> _DATA FOR ANALYSIS_:

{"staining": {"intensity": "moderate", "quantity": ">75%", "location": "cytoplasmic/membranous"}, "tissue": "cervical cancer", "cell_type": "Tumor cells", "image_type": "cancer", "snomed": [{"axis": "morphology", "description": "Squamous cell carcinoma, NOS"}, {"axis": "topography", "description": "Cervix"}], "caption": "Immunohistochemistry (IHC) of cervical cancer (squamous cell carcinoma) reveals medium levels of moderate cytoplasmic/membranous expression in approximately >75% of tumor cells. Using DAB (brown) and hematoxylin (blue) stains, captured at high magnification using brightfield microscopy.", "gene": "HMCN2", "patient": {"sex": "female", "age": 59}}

...

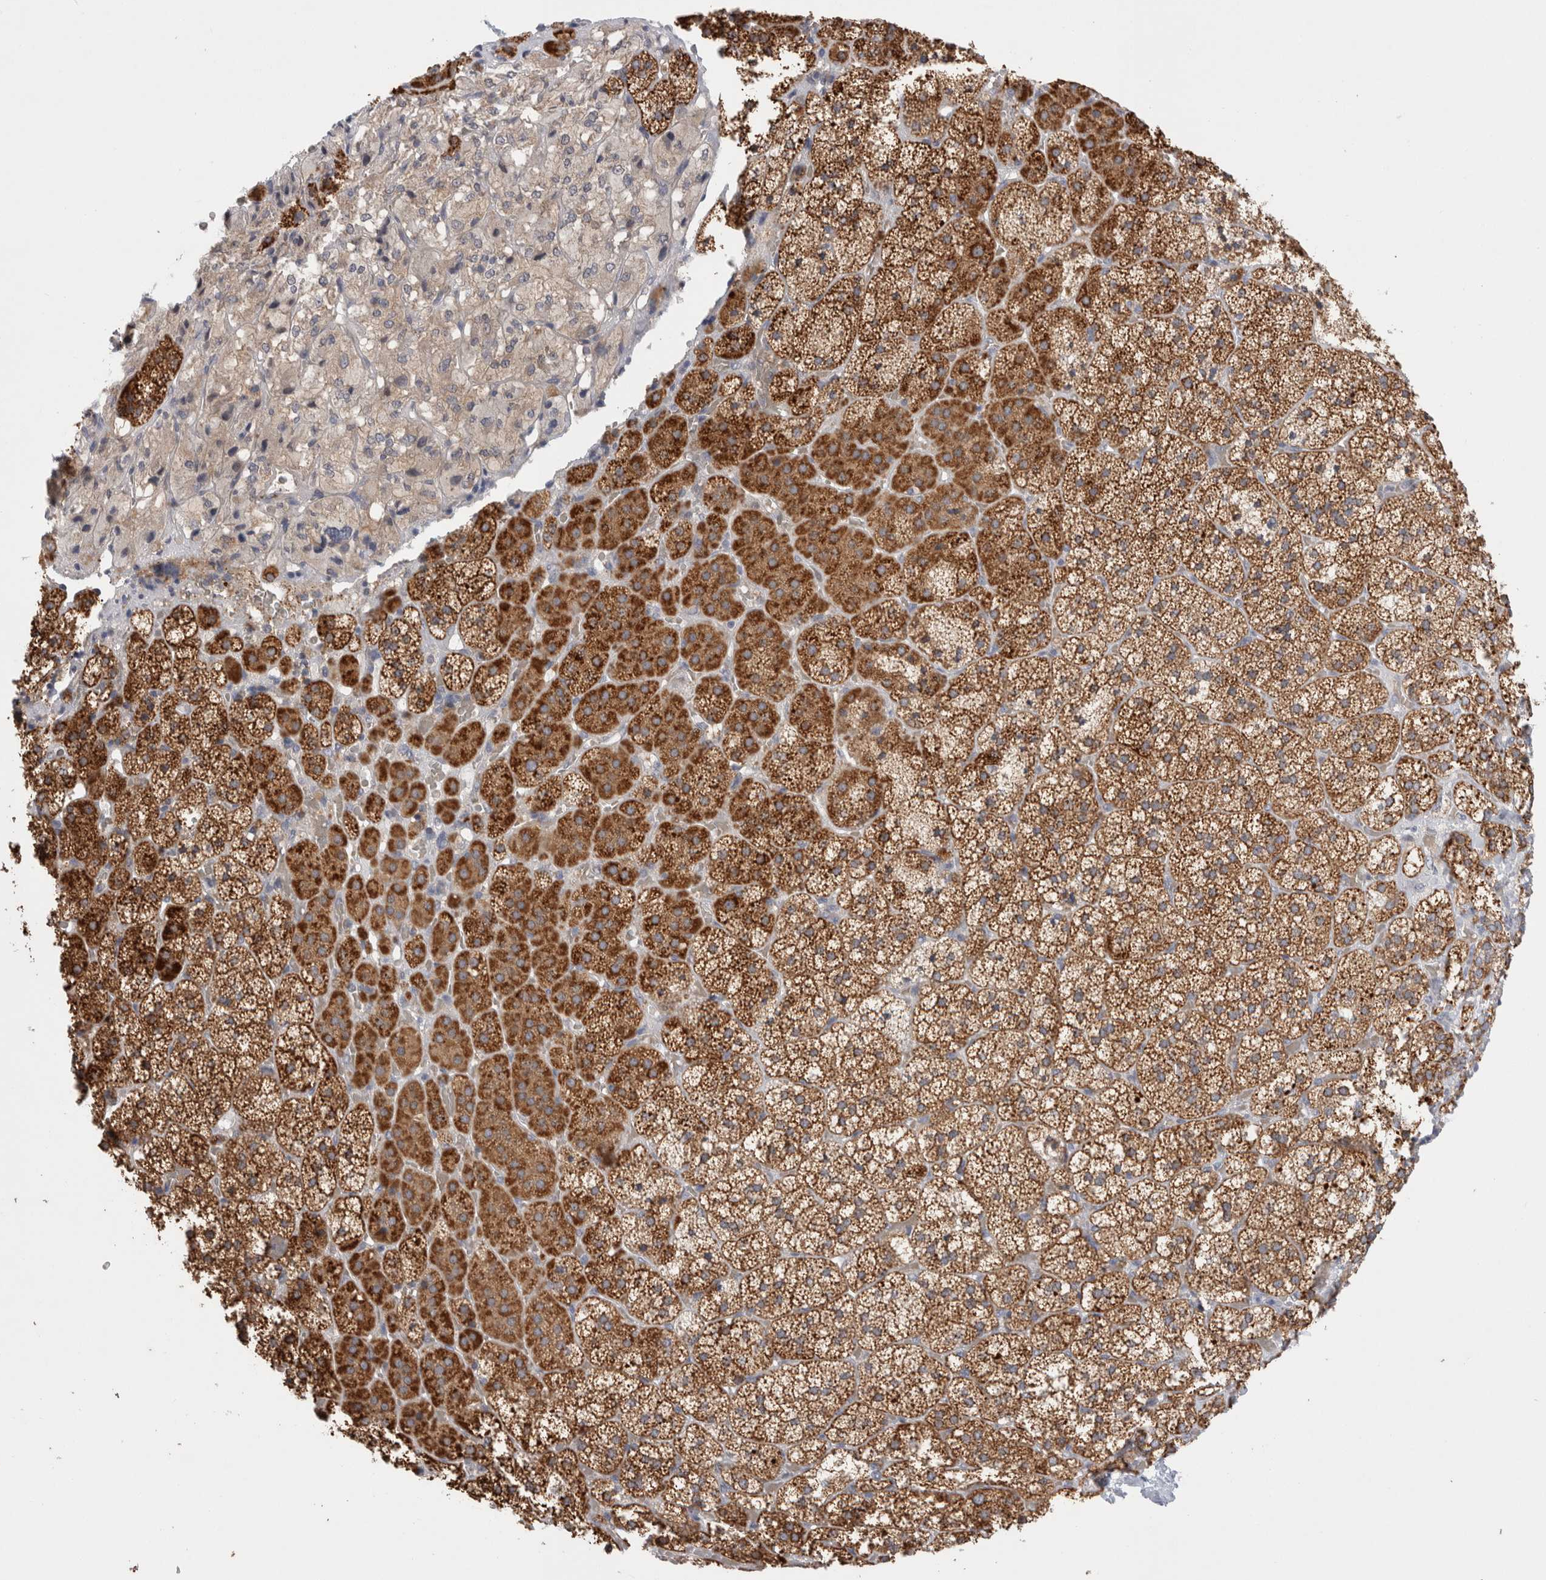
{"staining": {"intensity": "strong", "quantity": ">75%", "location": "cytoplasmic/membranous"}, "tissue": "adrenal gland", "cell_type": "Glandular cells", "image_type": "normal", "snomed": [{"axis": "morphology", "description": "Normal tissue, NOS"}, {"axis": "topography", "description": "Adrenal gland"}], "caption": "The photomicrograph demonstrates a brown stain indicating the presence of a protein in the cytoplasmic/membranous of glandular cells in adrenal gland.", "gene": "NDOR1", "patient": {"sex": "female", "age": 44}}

---

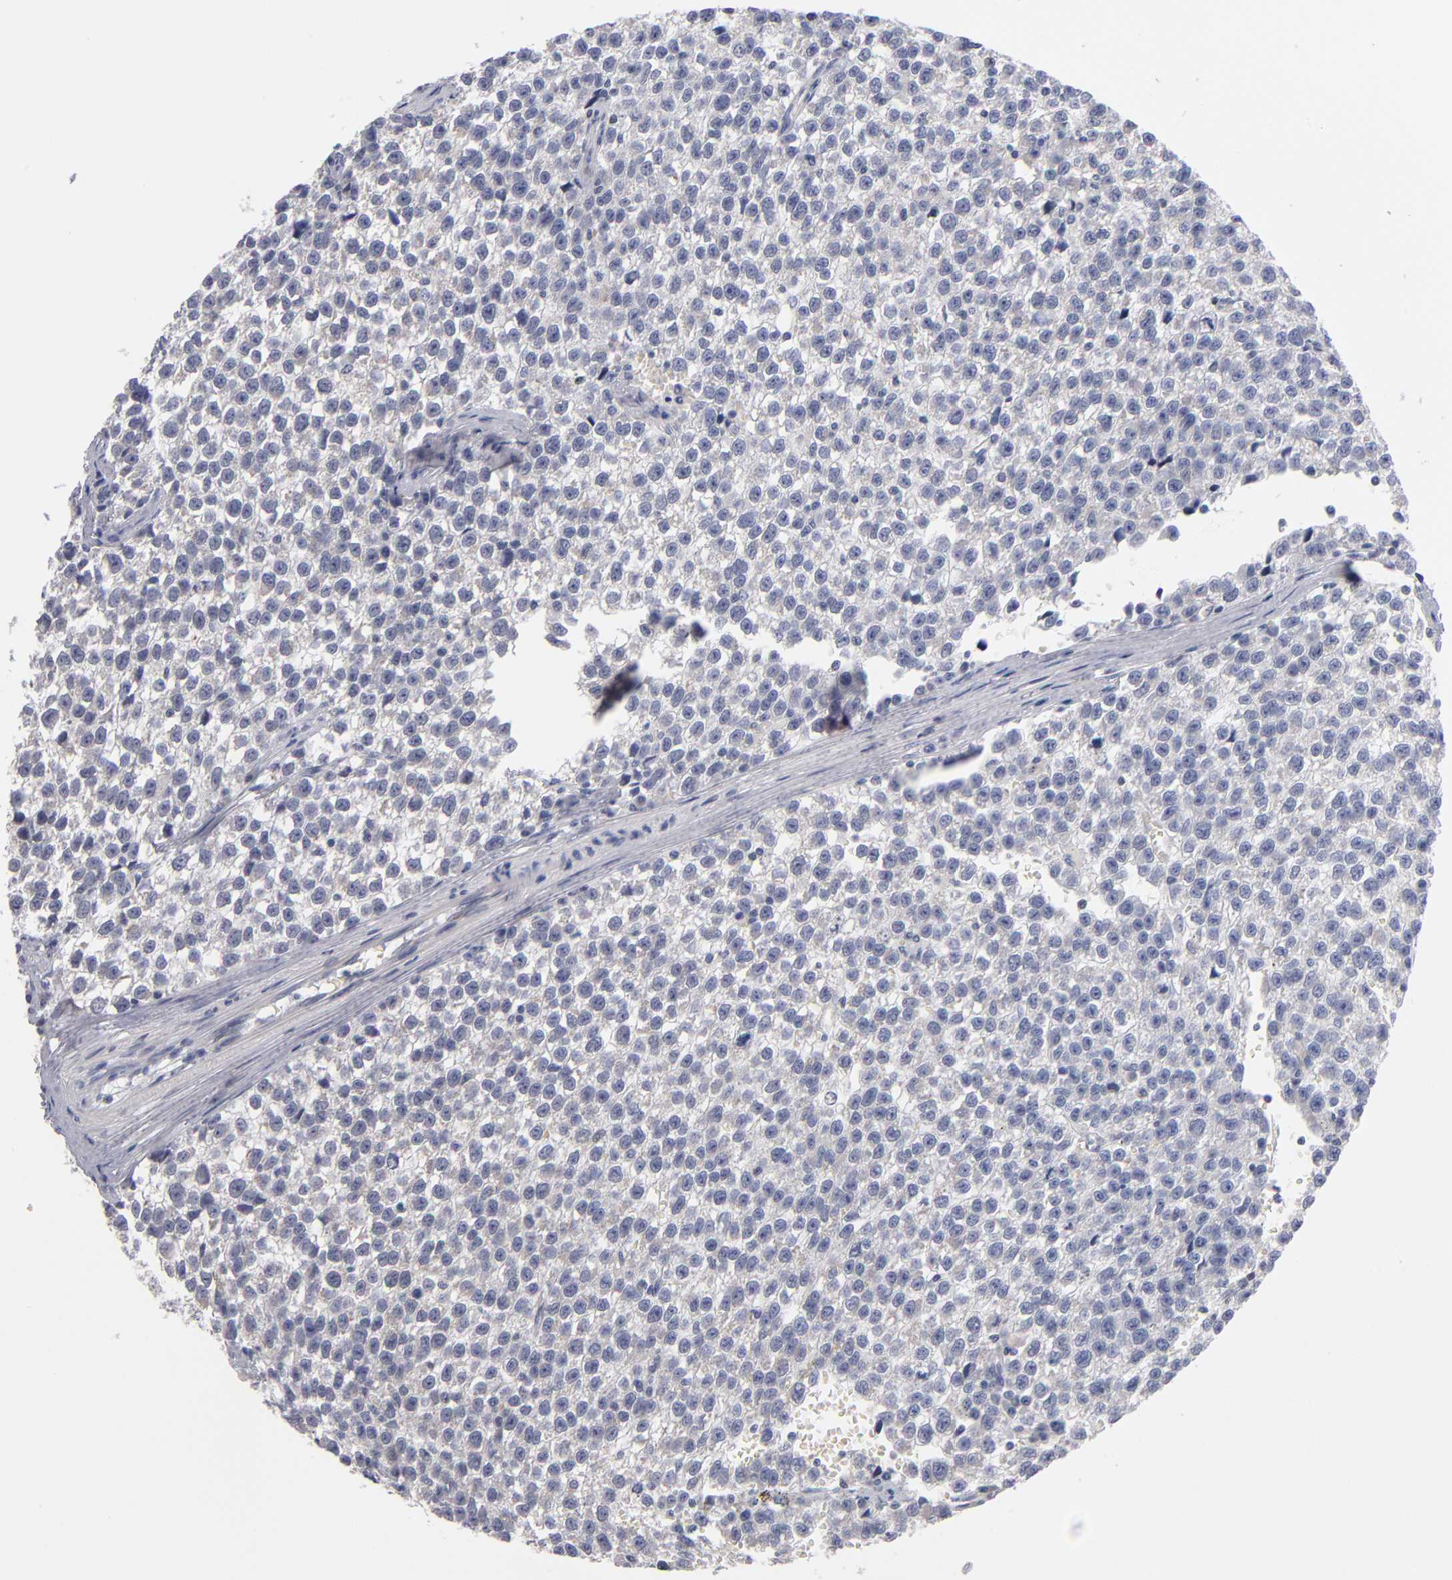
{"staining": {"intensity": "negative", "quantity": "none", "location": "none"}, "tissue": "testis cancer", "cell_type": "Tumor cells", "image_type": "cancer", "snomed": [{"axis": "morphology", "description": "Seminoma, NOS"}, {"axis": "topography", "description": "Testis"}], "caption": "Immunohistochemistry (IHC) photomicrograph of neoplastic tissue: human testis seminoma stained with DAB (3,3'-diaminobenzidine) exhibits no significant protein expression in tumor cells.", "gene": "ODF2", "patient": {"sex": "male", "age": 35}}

> _YOUR OBJECTIVE_:
Copy every line from the entries that contains the word "brown".

> _ANSWER FOR THE TASK_:
{"staining": {"intensity": "moderate", "quantity": ">75%", "location": "cytoplasmic/membranous"}, "tissue": "cervical cancer", "cell_type": "Tumor cells", "image_type": "cancer", "snomed": [{"axis": "morphology", "description": "Squamous cell carcinoma, NOS"}, {"axis": "topography", "description": "Cervix"}], "caption": "Immunohistochemistry (IHC) of cervical cancer (squamous cell carcinoma) reveals medium levels of moderate cytoplasmic/membranous expression in approximately >75% of tumor cells. Using DAB (brown) and hematoxylin (blue) stains, captured at high magnification using brightfield microscopy.", "gene": "HMCN2", "patient": {"sex": "female", "age": 59}}
{"staining": {"intensity": "strong", "quantity": ">75%", "location": "cytoplasmic/membranous"}, "tissue": "adrenal gland", "cell_type": "Glandular cells", "image_type": "normal", "snomed": [{"axis": "morphology", "description": "Normal tissue, NOS"}, {"axis": "topography", "description": "Adrenal gland"}], "caption": "The photomicrograph demonstrates a brown stain indicating the presence of a protein in the cytoplasmic/membranous of glandular cells in adrenal gland.", "gene": "NDOR1", "patient": {"sex": "female", "age": 44}}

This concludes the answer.